Of the quality metrics studied, a total of 162 unique metrics were identified, of which 96 (59.3%) were claims-based, 107 (66.0%) were outcome metrics, and 101 (62.3%) were related to patient safety, according to the study.

The study also found that claims-based (96 metrics; $37,553.58 per metric per year) and chart-abstracted (26 metrics; $33, 871.30 per metric per year) metrics used the most resources per metric, while electronic metrics consumed far less (4 metrics; $1,901.58 per metric per year).

Johns Hopkins is a large system and the $5 million spent on quality reporting was a small portion of the hospital’s $2 billion in annual expenses that year, but that is not to say these metrics are not costly and time consuming overall.

The authors go on to explain that significant resources are expended exclusively for quality reporting, and some methods of quality assessment are obviously far more expensive than others.
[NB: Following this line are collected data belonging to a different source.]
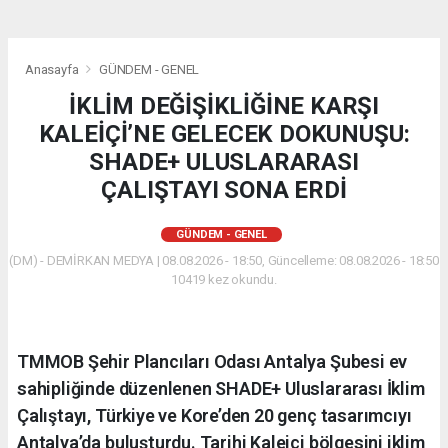
Anasayfa
GÜNDEM - GENEL
İKLİM DEĞİŞİKLİĞİNE KARŞI
KALEİÇİ’NE GELECEK DOKUNUŞU:
SHADE+ ULUSLARARASI
ÇALIŞTAYI SONA ERDİ
GÜNDEM - GENEL
(DM) - DEMİRKAN MEDYA | 08.08.2026 - 18:50, Güncelleme: 08.08.2026 - 18:50
10419 kez okundu.
​TMMOB Şehir Plancıları Odası Antalya Şubesi ev
sahipliğinde düzenlenen SHADE+ Uluslararası İklim
Çalıştayı, Türkiye ve Kore’den 20 genç tasarımcıyı
Antalya’da buluşturdu. Tarihi Kaleiçi bölgesini iklim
“Claims-based metrics were unexpectedly found to be the most resource intensive of all metric types. Policy makers should consider reducing the number of metrics and shifting to electronic metrics, when possible, to optimize resources spent in the overall pursuit of higher quality,” the study said.

Integrating technology for quality reporting is not new, but it’s no doubt a viable option for hospitals and health systems still looking to streamline reporting and cut costs.

“Claims-based metrics were unexpectedly found to be the most resource intensive of all metric types. Policy makers should consider reducing the number of metrics and shifting to electronic metrics, when possible, to optimize resources spent in the overall pursuit of higher quality.”

Amanda Norris is the Director of Content for HealthLeaders.


KEY TAKEAWAYS

Gathering quality metrics for CMS is proving time consuming and expensive for hospitals.

A retrospective study of Johns Hopkins Hospital found that in 2018, quality reporting for 162 metrics cost the system over $5 million and took 108,478 personnel hours to complete.